* **The problem**: Word for word, repeat the data; no picture should appear in the result.

Start of Exercise data

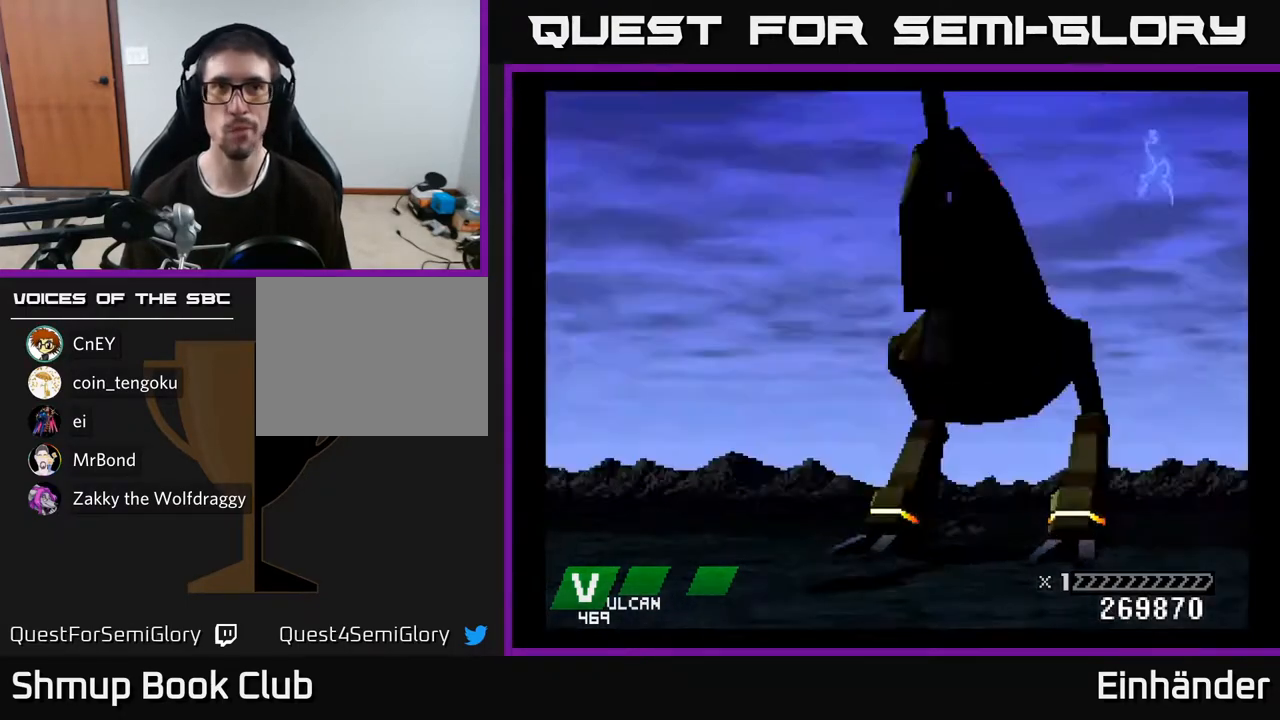
{"buttons": [], "right_stick": "center", "events": []}
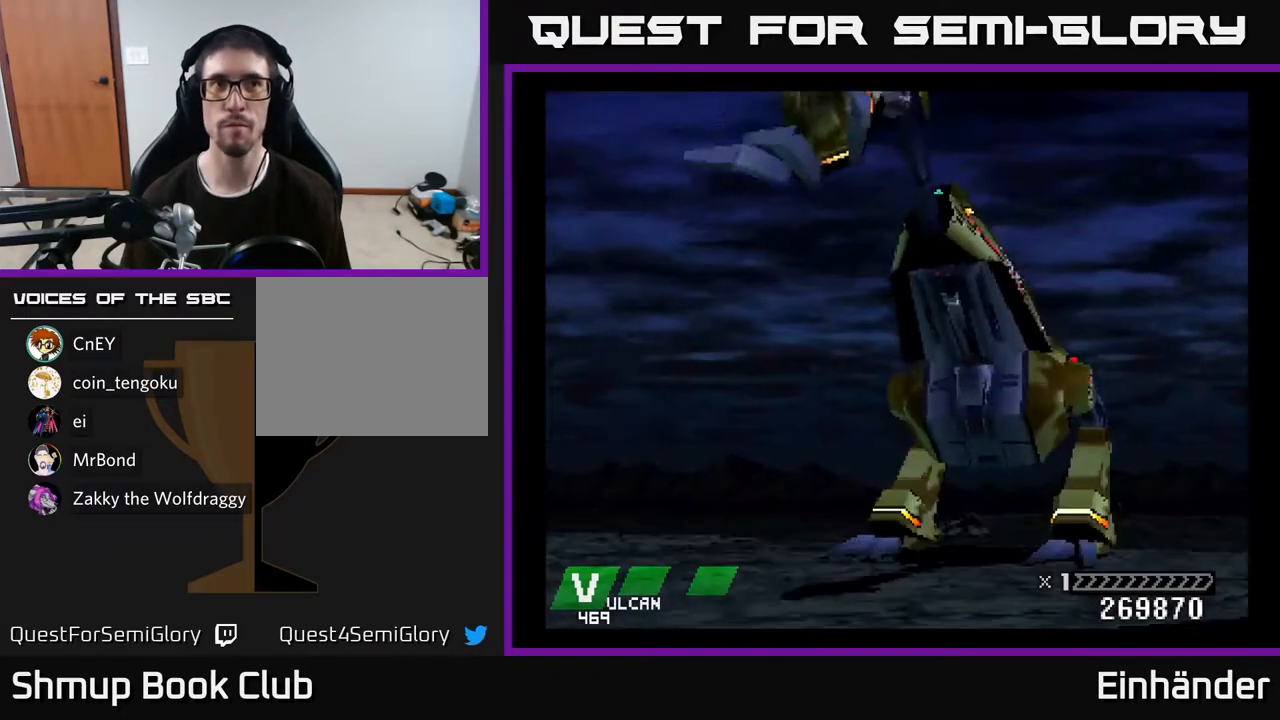
{"buttons": [], "right_stick": "center", "events": []}
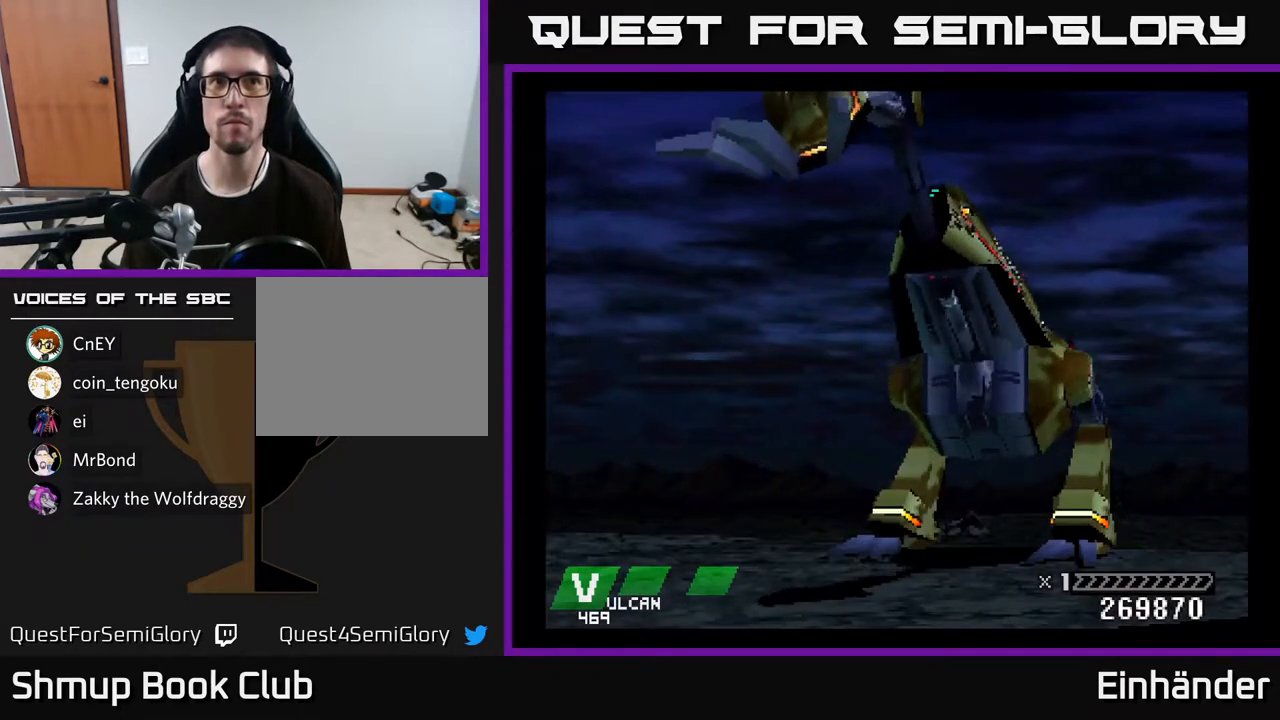
{"buttons": ["X"], "right_stick": "center", "events": [[500, "X", "down"]]}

End of Exercise data

* **Solution for this task**:
{"buttons": [], "right_stick": "center", "events": []}
{"buttons": [], "right_stick": "center", "events": []}
{"buttons": ["X"], "right_stick": "center", "events": [[500, "X", "down"]]}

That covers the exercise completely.